Dataset entries:
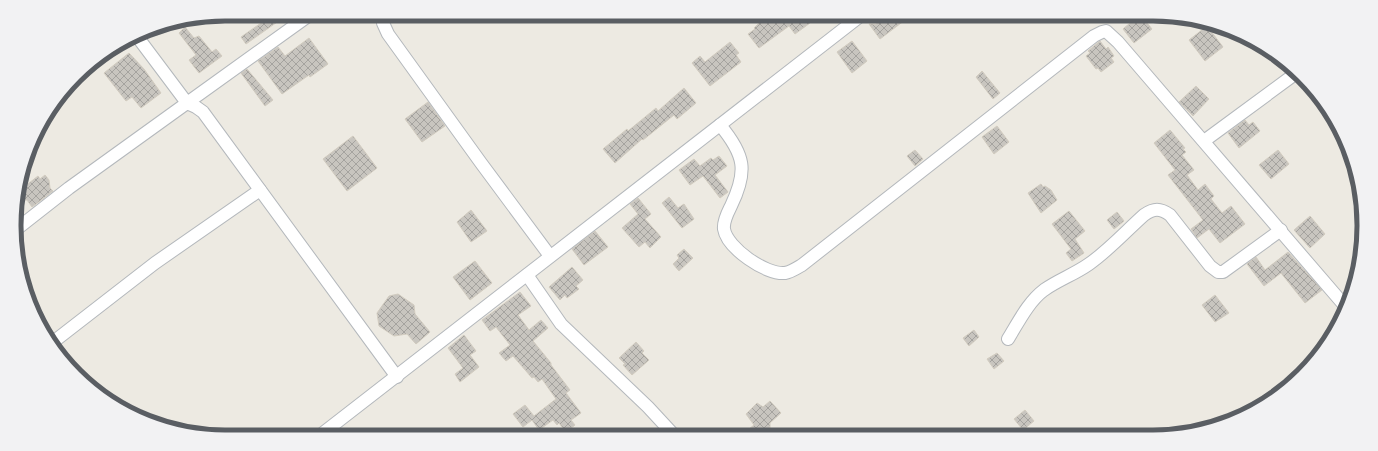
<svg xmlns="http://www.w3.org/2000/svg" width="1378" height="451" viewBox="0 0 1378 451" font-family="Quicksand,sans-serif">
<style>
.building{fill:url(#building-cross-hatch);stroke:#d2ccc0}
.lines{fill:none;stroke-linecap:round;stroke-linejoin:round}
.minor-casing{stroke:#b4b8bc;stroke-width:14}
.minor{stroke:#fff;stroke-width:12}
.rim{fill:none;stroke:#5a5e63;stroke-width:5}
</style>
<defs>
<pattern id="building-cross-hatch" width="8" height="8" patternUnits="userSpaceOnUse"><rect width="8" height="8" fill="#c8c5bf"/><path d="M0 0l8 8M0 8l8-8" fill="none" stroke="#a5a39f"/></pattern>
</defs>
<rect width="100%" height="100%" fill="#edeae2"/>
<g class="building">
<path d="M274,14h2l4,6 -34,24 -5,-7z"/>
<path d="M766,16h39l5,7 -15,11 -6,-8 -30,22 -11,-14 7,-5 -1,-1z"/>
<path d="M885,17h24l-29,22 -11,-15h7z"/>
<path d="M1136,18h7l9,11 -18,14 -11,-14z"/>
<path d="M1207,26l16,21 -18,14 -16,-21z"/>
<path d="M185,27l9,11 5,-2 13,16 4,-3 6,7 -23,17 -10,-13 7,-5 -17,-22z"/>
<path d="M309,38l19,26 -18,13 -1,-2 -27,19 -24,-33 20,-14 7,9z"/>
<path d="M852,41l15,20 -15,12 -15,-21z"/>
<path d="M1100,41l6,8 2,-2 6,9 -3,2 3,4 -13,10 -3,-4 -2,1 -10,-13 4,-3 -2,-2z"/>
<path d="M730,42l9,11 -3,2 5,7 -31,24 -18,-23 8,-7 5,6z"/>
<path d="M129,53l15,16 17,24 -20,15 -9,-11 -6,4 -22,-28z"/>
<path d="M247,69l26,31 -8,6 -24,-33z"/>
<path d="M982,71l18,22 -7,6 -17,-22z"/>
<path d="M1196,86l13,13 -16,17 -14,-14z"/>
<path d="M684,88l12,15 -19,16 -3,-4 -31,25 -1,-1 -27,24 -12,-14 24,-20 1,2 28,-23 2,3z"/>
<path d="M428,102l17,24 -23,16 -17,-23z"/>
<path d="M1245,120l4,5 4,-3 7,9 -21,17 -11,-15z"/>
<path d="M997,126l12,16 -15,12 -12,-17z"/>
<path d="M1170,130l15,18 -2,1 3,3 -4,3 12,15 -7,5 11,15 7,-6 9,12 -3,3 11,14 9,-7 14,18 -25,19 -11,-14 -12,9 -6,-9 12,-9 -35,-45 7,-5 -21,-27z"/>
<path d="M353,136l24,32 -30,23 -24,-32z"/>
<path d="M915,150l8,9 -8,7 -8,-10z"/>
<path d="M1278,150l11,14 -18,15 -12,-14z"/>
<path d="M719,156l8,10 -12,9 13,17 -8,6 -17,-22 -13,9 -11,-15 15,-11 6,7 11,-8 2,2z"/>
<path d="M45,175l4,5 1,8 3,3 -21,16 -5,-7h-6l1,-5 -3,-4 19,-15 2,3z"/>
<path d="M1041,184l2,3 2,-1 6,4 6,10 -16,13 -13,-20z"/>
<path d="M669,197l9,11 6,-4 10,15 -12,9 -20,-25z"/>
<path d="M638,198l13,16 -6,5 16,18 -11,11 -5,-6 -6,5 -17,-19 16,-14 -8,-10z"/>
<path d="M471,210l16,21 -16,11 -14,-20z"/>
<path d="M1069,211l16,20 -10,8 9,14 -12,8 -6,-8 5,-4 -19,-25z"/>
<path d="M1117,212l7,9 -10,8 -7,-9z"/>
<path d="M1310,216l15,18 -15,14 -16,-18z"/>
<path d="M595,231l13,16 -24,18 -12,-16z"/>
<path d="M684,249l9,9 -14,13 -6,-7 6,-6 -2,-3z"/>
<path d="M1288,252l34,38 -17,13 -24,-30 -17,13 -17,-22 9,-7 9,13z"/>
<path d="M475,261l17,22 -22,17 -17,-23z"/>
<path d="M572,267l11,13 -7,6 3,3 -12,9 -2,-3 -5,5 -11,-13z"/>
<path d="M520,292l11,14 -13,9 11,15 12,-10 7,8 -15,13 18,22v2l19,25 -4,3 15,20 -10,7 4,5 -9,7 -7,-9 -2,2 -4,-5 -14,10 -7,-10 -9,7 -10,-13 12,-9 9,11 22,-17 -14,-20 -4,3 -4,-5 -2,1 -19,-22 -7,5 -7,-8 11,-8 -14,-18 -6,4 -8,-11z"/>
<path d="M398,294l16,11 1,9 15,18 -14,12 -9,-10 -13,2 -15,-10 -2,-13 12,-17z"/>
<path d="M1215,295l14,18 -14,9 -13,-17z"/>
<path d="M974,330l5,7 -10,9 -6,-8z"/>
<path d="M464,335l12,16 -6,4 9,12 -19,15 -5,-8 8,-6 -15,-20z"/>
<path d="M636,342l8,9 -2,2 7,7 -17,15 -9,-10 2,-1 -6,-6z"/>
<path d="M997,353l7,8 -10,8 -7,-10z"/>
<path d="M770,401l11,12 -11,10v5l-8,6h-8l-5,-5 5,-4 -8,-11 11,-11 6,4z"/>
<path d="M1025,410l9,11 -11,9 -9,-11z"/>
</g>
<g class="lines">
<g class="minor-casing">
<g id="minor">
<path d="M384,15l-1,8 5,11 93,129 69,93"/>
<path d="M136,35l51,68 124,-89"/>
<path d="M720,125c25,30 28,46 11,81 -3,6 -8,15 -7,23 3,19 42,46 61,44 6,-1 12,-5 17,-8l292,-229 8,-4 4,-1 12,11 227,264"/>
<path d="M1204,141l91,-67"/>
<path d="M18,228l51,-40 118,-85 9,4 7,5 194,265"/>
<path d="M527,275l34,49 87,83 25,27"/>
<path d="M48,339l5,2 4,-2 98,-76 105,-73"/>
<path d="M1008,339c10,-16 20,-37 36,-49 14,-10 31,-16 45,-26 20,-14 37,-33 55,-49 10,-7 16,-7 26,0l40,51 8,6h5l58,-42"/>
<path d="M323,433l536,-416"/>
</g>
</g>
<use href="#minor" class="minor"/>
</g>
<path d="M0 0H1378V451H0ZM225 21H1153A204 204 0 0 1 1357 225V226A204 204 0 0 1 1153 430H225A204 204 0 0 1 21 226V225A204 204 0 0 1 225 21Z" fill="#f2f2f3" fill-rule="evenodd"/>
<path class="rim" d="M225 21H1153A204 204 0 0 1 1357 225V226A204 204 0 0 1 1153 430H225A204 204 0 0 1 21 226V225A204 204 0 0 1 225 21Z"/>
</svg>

* [What the exercise asks]: Whenever the word "lines" shows up in a line above, copy that line.

* [Result for this task]:
.lines{fill:none;stroke-linecap:round;stroke-linejoin:round}
<g class="lines">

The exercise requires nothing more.